**Work instruction:**
All pictures are to be excluded when the data below is output verbatim.
▬▬▬▬▬▬
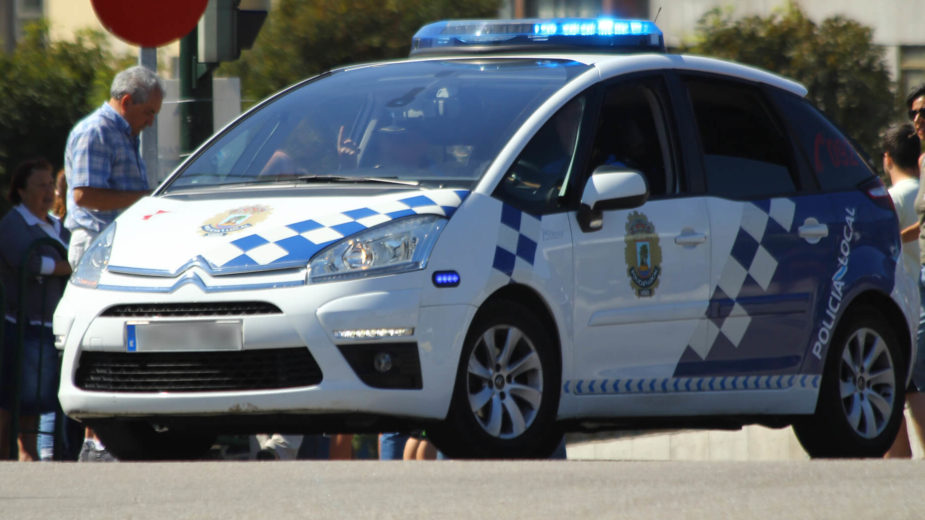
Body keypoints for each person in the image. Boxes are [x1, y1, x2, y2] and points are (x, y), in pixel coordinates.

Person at [64, 65, 164, 462]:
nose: (150, 122)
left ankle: (109, 436)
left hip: (115, 248)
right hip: (96, 249)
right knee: (102, 340)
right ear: (126, 102)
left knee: (120, 341)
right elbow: (84, 195)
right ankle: (96, 440)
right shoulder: (97, 131)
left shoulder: (121, 132)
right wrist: (143, 199)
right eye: (148, 114)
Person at [0, 158, 72, 461]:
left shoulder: (57, 226)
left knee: (38, 397)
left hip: (53, 325)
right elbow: (26, 263)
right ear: (21, 190)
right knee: (14, 398)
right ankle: (19, 454)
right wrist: (65, 266)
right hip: (22, 324)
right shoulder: (14, 224)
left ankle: (30, 453)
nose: (48, 193)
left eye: (50, 186)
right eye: (40, 186)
▬▬▬▬▬▬
**Result:**
Body keypoints for each person in the image. Boxes are [x1, y1, x2, y2] and points are (x, y), in pixel coordinates.

Person at [64, 65, 164, 462]:
nose: (150, 122)
left ankle: (109, 436)
left hip: (115, 248)
right hip: (96, 249)
right knee: (102, 340)
right ear: (126, 102)
left knee: (120, 341)
right elbow: (84, 195)
right ankle: (96, 440)
right shoulder: (97, 131)
left shoulder: (121, 132)
right wrist: (143, 199)
right eye: (148, 114)
Person at [0, 158, 72, 461]:
left shoulder: (57, 226)
left knee: (38, 397)
left hip: (53, 325)
right elbow: (26, 263)
right ear: (21, 190)
right knee: (14, 398)
right ankle: (19, 454)
right wrist: (65, 266)
right hip: (22, 324)
right shoulder: (14, 224)
left ankle: (30, 453)
nose: (48, 193)
left eye: (50, 186)
right eye: (40, 186)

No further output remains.